Data & Experimental Setup
- The HaBio cohort includes 568 patients (201 bladder cancer, 367 non-bladder cancer) with 79 biomarkers and demographic/lifestyle features.
- The dataset is unbalanced, with 130 female (23%) and 438 male (77%) patients.
- Controlled levels of missing data (10%, 20%, 30%) are randomly introduced to simulate realistic data degradation scenarios.
- In addition to the full dataset (TOTAL), separate analyses are conducted for male (MALES) and female (FEMALES) subgroups.
Results
- CACTUS achieves competitive or superior predictive performance (balanced accuracy, recall) compared to other ML methods, especially for male and female subgroups.
- CACTUS demonstrates significantly higher stability of top-ranked features as missingness increases, with lower average relative change and higher overlap of top 10 features across datasets.
- The 10 most important features identified by CACTUS include known bladder cancer biomarkers like clusterin, VEGF, cystatin B, and sex-specific markers like haematuria and microalbuminuria.
- Feature stability provides complementary information to predictive performance, revealing that models with comparable accuracy can exhibit markedly different behavior in terms of feature consistency.
Interpretation
- The superior feature stability of CACTUS reinforces the trustworthiness of its predictions, as key informative features remain consistent even under data degradation.
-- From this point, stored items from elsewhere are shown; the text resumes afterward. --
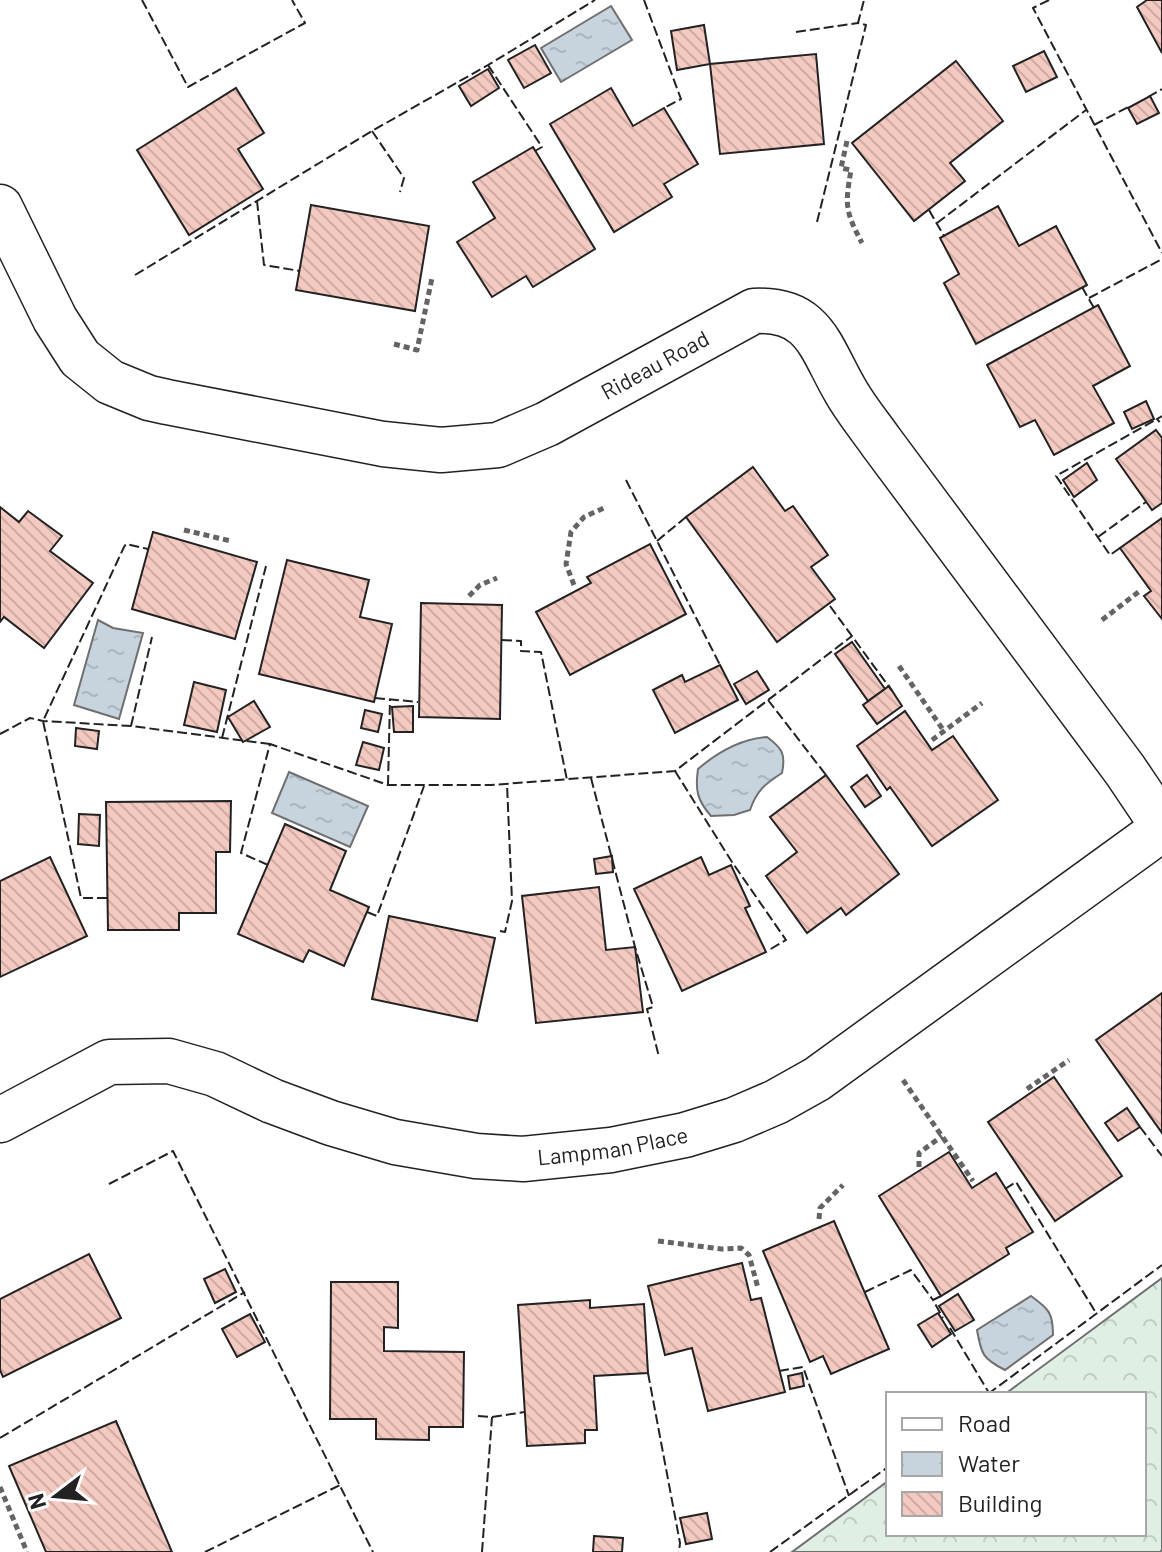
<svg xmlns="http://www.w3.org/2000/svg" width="1162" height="1552" font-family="Barlow,sans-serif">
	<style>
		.forest { fill: url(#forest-crowns); stroke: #6f6f6f; stroke-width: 2 }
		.water { fill: url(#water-ripples); stroke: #6f6f6f; stroke-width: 2 }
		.building { fill: url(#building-back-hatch); stroke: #222; stroke-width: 2 }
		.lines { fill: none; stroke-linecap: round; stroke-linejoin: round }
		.minor-casing { stroke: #222; stroke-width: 47 }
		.path { stroke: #646464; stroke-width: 5; stroke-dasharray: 6 4; stroke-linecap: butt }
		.minor { stroke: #fff; stroke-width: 44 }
		.fence { stroke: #222; stroke-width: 2; stroke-dasharray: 10 4; stroke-linecap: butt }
		.labels { text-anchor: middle; stroke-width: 6; stroke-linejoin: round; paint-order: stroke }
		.street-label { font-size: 22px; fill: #222; stroke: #fff }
	</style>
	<defs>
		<pattern id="forest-crowns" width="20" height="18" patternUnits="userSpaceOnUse" patternTransform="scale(2)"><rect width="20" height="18" fill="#e0efe3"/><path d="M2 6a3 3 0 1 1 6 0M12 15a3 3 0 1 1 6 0" fill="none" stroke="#c0cdc2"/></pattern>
		<pattern id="water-ripples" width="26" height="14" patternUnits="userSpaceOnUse" patternTransform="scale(2)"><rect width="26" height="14" fill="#c7d3dd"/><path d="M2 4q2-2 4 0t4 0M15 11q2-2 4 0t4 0" fill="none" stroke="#abb5bd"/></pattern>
		<pattern id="building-back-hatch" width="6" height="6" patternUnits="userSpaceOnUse" patternTransform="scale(2)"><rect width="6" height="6" fill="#f3c9c0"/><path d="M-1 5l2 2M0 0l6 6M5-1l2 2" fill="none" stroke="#d0aca5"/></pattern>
	</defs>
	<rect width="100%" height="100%" fill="#fff"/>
	<!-- forest -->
	<polygon class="forest" points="1162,1278 1162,1550 1160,1552 792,1552 888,1481 888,1534 1144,1534 1144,1394 1005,1394"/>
	<!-- water -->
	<g class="water">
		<polygon points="611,6 632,40 561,82 541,48"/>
		<polygon points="98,620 113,628 143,633 119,719 74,705"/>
		<path d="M 767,737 C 782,748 786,754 782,773 C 765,784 757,790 750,810 L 734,815 L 711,816 C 697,800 695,790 698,769 C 719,751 741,739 767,737 Z"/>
		<polygon points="289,772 368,806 350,847 272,813"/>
		<path d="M 1031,1296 C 1049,1309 1053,1313 1053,1335 L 1005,1370 C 983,1359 981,1354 977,1330 Z"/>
	</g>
	<!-- building -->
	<g class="building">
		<polygon points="1147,0 1162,0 1162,53 1137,7"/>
		<polygon points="704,25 710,64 677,70 671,31"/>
		<polygon points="535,45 551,73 524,88 508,60"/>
		<polygon points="1044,51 1057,77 1026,92 1013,66"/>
		<polygon points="816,54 824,144 720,154 710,64"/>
		<polygon points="956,61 1003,121 950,163 965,181 914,221 852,143"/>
		<polygon points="488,69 499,88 471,106 459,86"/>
		<polygon points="236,88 264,133 238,149 263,189 189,235 137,150"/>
		<polygon points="611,88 633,126 664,108 698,164 664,184 672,197 614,232 550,124"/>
		<polygon points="1150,96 1159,113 1137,124 1128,108"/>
		<polygon points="533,147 595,249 533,287 526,276 492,297 457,242 495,218 473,182"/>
		<polygon points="311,205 429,226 415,311 296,290"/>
		<polygon points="998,206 1019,246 1056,226 1087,285 976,344 944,283 959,274 940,238"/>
		<polygon points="1098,305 1130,366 1093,386 1114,423 1054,455 1035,420 1020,427 987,365"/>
		<polygon points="1146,401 1154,419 1132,429 1124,412"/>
		<polygon points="1156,430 1162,438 1162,503 1152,510 1116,459"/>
		<polygon points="1087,463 1097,480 1074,497 1063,480"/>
		<polygon points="753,467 785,511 793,506 828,555 811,567 835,599 777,642 686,517"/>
		<polygon points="0,507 19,522 28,511 62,536 50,551 93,583 44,648 4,617 0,622"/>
		<polygon points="1162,518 1162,619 1144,596 1151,591 1120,548"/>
		<polygon points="153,532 257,562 235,639 132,609"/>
		<polygon points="650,544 686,614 570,675 536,612 591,583 587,577"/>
		<polygon points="287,560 369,580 360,617 392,624 374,702 259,674"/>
		<polygon points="421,603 502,605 500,719 419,717"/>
		<polygon points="852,642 885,689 868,701 835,654"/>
		<polygon points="720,665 738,700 675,733 653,690 682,675 685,682"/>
		<polygon points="757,671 769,690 746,704 734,684"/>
		<polygon points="194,682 226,690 217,732 184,725"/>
		<polygon points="889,686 902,706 877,724 863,705"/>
		<polygon points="254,701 270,727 243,742 228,717"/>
		<polygon points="413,706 413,732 394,732 392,707"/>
		<polygon points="365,710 382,714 378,732 361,728"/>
		<polygon points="905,711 932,750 953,736 998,800 932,846 890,787 887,790 857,746"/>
		<polygon points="76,728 99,731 97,749 75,746"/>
		<polygon points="363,742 384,748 379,770 356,765"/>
		<polygon points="826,775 899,874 846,915 841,908 807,933 766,876 797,852 770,817"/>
		<polygon points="867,775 881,796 865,807 851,787"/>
		<polygon points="231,801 230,852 216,852 216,913 179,913 179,930 108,930 106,802"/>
		<polygon points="79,814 100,815 99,846 78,844"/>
		<polygon points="285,824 346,851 330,890 369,907 344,966 309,950 303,962 238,934"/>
		<polygon points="612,856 613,872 596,874 594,859"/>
		<polygon points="50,857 87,936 0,977 0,881"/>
		<polygon points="701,857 709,875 731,865 750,906 745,908 766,952 682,991 634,889"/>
		<polygon points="599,887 606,950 635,947 643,1012 536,1023 522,896"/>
		<polygon points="389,916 495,938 477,1021 372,999"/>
		<polygon points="1162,993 1162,1133 1096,1040"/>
		<polygon points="1054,1077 1122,1176 1055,1221 988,1122"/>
		<polygon points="1127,1108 1140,1127 1118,1141 1105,1123"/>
		<polygon points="949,1152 972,1188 996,1173 1033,1232 1006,1248 1009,1254 941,1296 879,1196"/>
		<polygon points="834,1221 889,1349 831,1374 823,1356 810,1362 763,1251"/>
		<polygon points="89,1254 121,1318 3,1377 0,1370 0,1299"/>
		<polygon points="742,1263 751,1300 761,1298 785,1392 708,1411 692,1348 665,1355 648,1286"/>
		<polygon points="225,1269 236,1292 215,1303 204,1279"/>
		<polygon points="331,1282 398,1282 398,1328 384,1327 384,1351 464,1352 463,1427 429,1427 429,1440 376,1439 376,1419 330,1419"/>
		<polygon points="958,1294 974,1320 955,1331 939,1306"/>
		<polygon points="590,1300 590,1308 644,1304 648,1373 594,1376 597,1430 585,1430 585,1443 527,1446 518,1305"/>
		<polygon points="938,1313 951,1334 932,1347 918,1325"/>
		<polygon points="250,1314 265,1342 237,1357 222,1329"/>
		<polygon points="802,1373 804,1386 790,1389 788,1376"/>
		<polygon points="116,1421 172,1552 46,1552 9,1466"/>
		<polygon points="707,1513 712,1539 686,1544 680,1518"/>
		<polygon points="594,1536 623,1538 622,1552 593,1552"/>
	</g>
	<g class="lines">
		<defs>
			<g id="minor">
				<path id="s1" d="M 0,207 L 55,319 L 80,358 L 110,382 L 149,398 L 167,402 L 383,444 L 441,450 L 498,445 L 547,424 L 754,311 C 814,308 820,347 845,390 C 855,408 869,425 881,442 L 1125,770 L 1162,825"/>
				<path id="s2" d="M 0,1120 L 109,1062 L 169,1061 L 215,1074 L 272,1101 L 331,1123 L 395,1142 L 476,1156 L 523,1159 L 611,1150 L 685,1135 L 734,1120 L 776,1102 L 817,1079 L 1162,829"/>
			</g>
		</defs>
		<!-- minor casing -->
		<use href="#minor" class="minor-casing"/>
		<!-- path -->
		<g class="path">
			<path d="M 847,141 L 841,168 L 851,170 C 845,205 845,211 862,243"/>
			<polyline points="394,344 417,350 432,278"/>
			<polyline points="184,530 231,541"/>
			<polyline points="574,585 566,564 571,532 584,517 606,507"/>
			<polyline points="469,596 480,585 497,578"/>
			<polyline points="1102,620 1141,590"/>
			<polyline points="899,666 944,731"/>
			<polyline points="932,740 982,703"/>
			<polyline points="903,1080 973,1181"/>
			<polyline points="1027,1089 1069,1060"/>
			<polyline points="919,1167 919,1153 942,1136"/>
			<polyline points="819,1219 820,1208 843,1185"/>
			<polyline points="658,1241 722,1249 741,1248 749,1255 758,1288"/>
			<polyline points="0,1487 27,1552"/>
		</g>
		<!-- minor -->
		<use href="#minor" class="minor"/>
		<!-- fence -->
		<g class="fence">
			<polyline points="142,0 188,87 305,23 292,0"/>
			<polyline points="644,0 681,99 664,108"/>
			<polyline points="1049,0 1033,8 1162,253"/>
			<polyline points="796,32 858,23"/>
			<polyline points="488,65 542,147 535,151"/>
			<polyline points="1148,97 1162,89"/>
			<polyline points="1094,125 1130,106"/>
			<polyline points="372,131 404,178 400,192"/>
			<polyline points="257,201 264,265 300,271"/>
			<polyline points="929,210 944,236"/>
			<polyline points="817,222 866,25 858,23 864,0"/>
			<polyline points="937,223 1086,110"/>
			<polyline points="135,275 372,131 488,65 595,0"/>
			<polyline points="1082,287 1094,308"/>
			<polyline points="1089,298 1162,259"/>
			<polyline points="1162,416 1157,419 1162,425"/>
			<polyline points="626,480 720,665"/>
			<polyline points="1098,537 1146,502"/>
			<polyline points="657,541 686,517"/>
			<polyline points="1120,548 1110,555 1056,476 1157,419"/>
			<polyline points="830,606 892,691"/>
			<polyline points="502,640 521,641 521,651 541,652 567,780"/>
			<polyline points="375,698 418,702"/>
			<polyline points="768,700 826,775"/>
			<polyline points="131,726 152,637"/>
			<polyline points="0,734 30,718 43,721 131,726 270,744"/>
			<polyline points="222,738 266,566"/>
			<polyline points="675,771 732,862 786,940 769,950"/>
			<polyline points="591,778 635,947 653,1007 647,1009 659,1057"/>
			<polyline points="388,785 390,700"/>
			<polyline points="268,865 241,853 270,744 388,785 491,785 675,771 852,636"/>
			<polyline points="107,898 81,898 43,721 124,547 126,544 148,549"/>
			<polyline points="367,912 377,916 424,786"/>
			<polyline points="500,931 505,932 512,901 507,784"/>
			<polyline points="1140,1127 1162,1156"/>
			<polyline points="109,1184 173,1151 373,1552"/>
			<polyline points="1005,1189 1016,1182 1096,1313"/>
			<polyline points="865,1292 911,1270 933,1300"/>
			<polyline points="941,1296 933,1300 943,1318"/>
			<polyline points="950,1328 989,1393"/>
			<polyline points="779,1371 803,1367 849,1496"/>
			<polyline points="648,1373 680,1543 679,1552"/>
			<polyline points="988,1394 1162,1265"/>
			<polyline points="478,1416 492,1417 525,1412"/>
			<polyline points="0,1438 245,1292"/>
			<polyline points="205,1552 340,1485"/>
			<polyline points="482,1552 492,1417"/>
			<polyline points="770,1552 888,1467"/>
		</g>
	</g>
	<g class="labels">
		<!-- street labels -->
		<g class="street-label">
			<text dy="8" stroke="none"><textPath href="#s1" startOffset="782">Rideau Road</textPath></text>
			<text dy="8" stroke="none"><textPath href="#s2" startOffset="644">Lampman Place</textPath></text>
		</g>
	</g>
	<!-- legend -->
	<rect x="886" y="1392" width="260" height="144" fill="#ffffff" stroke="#a7a7a7" stroke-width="2"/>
	<rect x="902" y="1418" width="40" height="12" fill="#ffffff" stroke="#a7a7a7" stroke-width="2"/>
	<text x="958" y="1432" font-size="24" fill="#222222">Road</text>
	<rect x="902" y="1452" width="40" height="24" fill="url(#water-ripples)" stroke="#a7a7a7" stroke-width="2"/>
	<text x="958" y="1472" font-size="24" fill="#222222">Water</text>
	<rect x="902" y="1492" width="40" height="24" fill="url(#building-back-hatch)" stroke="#a7a7a7" stroke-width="2"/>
	<text x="958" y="1512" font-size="24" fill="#222222">Building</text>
	<!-- north arrow -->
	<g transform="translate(56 1496) rotate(254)" stroke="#ffffff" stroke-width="6" paint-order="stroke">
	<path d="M0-6L14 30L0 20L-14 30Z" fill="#222222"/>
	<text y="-12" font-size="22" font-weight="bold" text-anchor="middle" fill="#222222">N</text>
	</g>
</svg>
- Sex-specific differences in top biomarkers suggest the need for tailored screening panels for males and females.
- Integrating multiple biomarkers into a diagnostic panel is preferable to relying on a single marker like BTA, which can be influenced by confounding factors like haematuria.
- Feature stability should be considered a critical dimension of model evaluation alongside traditional metrics like accuracy, as it provides insights into the reliability and reproducibility of data-driven insights.
Limitations & Uncertainties
- The thresholds calculated by CACTUS to abstract features are not the same as those set by medical institutions for diagnosis, as they represent the best values to separate the two classes (bladder cancer vs. non-bladder cancer).
- Larger datasets should be used to confirm the initial findings from the HaBio cohort.
- The relative contributions of biomarkers vs. lifestyle/demographic factors should be further investigated by dividing the dataset accordingly.
- Differential impacts of features across populations should be considered.
What Comes Next
- Apply the CACTUS framework to other biomedical domains facing similar challenges of incomplete, heterogeneous data and the need for interpretable, trustworthy AI systems.
- Explore the integration of CACTUS with other AI techniques (e.g., deep learning) to leverage their complementary strengths.
- Investigate the potential of CACTUS to guide the development of novel biomarker-based screening assays for bladder cancer and other diseases.
- Incorporate stability-aware evaluation as a standard component of pattern discovery pipelines operating on imperfect real-world data.